Under pressure in almost every service game, Murray could have done without his mistake on break point in the third game of the third set, when he put what should have been an easy volley into the net. Djokovic again hit a winner after retrieving a drop shot to make his second break of the set in the fifth game. Murray, refusing to give in, forced four break points in the following game but could not convert any of them.

Djokovic broke once again in the opening game of the fourth set after hitting a succession of potent returns. Murray hung on grimly, but when he served at 2-4 he was broken again, this time to love. Nevertheless, the Scot can always be guaranteed to fight to the last. When Djokovic served for the match at 5-2 he dropped serve, Murray hitting a winning forehand cross-court pass on break point.
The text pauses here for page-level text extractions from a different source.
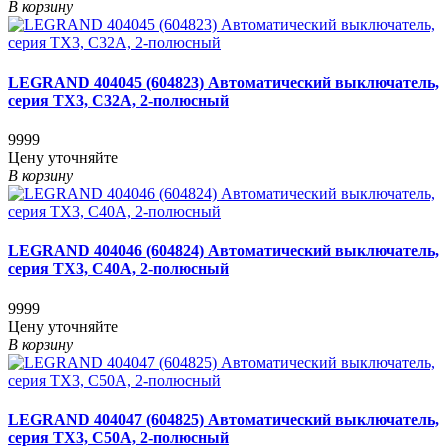
В корзину
LEGRAND 404045 (604823) Автоматический выключатель,
серия TX3, С32A, 2-полюсный
9999
Цену уточняйте
В корзину
LEGRAND 404046 (604824) Автоматический выключатель,
серия TX3, С40A, 2-полюсный
9999
Цену уточняйте
В корзину
LEGRAND 404047 (604825) Автоматический выключатель,
серия TX3, С50A, 2-полюсный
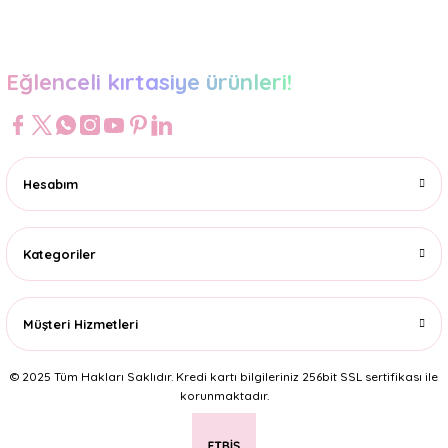
Gönder
Eğlenceli kırtasiye ürünleri!
Hesabım
Kategoriler
Müşteri Hizmetleri
© 2025 Tüm Hakları Saklıdır. Kredi kartı bilgileriniz 256bit SSL sertifikası ile
korunmaktadır.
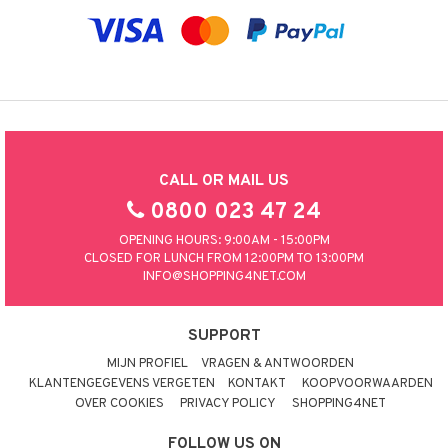
CALL OR MAIL US
0800 023 47 24
OPENING HOURS: 9:00AM - 15:00PM
CLOSED FOR LUNCH FROM 12:00PM TO 13:00PM
INFO@SHOPPING4NET.COM
SUPPORT
MIJN PROFIEL
VRAGEN & ANTWOORDEN
KLANTENGEGEVENS VERGETEN
KONTAKT
KOOPVOORWAARDEN
OVER COOKIES
PRIVACY POLICY
SHOPPING4NET
FOLLOW US ON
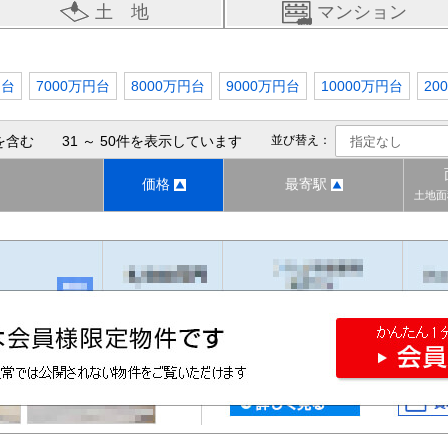
土 地
マンション
円台
7000万円台
8000万円台
9000万円台
10000万円台
20
含む 31 ～ 50件を表示しています
並び替え：
価格
最寄駅
土地面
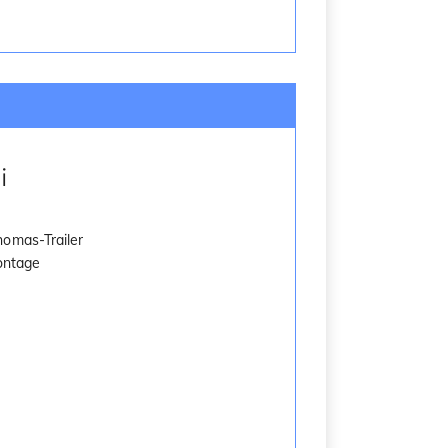
i
homas-Trailer
Montage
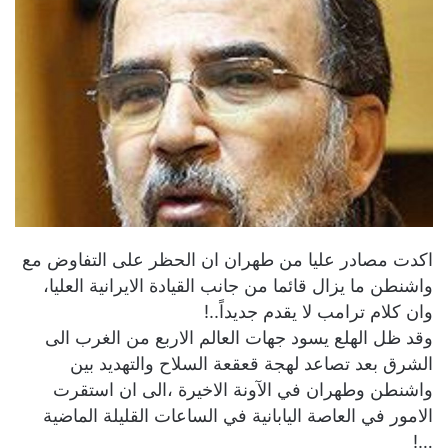
اكدت مصادر عليا من طهران ان الحظر على التفاوض مع
واشنطن ما يزال قائما من جانب القيادة الايرانية العليا،
وان كلام ترامب لا يقدم جديداً..!
وقد ظل الهلع يسود جهات العالم الاربع من الغرب الى
الشرق بعد تصاعد لهجة قعقعة السلاح والتهديد بين
واشنطن وطهران في الآونة الاخيرة ،الى ان استقرت
الامور في العاصة اليابانية في الساعات القليلة الماضية
…!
Murray held in the next game, after which Djokovic had a second chance to serve out for the match. At 40-15 he double-faulted on his first match point and then put a backhand wide on the second after being outrallied. Was the world No 1 about to crack on the brink of his defining moment? A drive volley winner at deuce and some excellent hitting on the third match point, which ended with Murray netting a backhand, provided the answer.

At the end Djokovic repeated the famous celebration here of Gustavo Kuerten – who was watching in the crowd – by drawing a big heart in the clay with his racket and then falling on his back in the middle of it. It was an appropriate ending to a memorable day.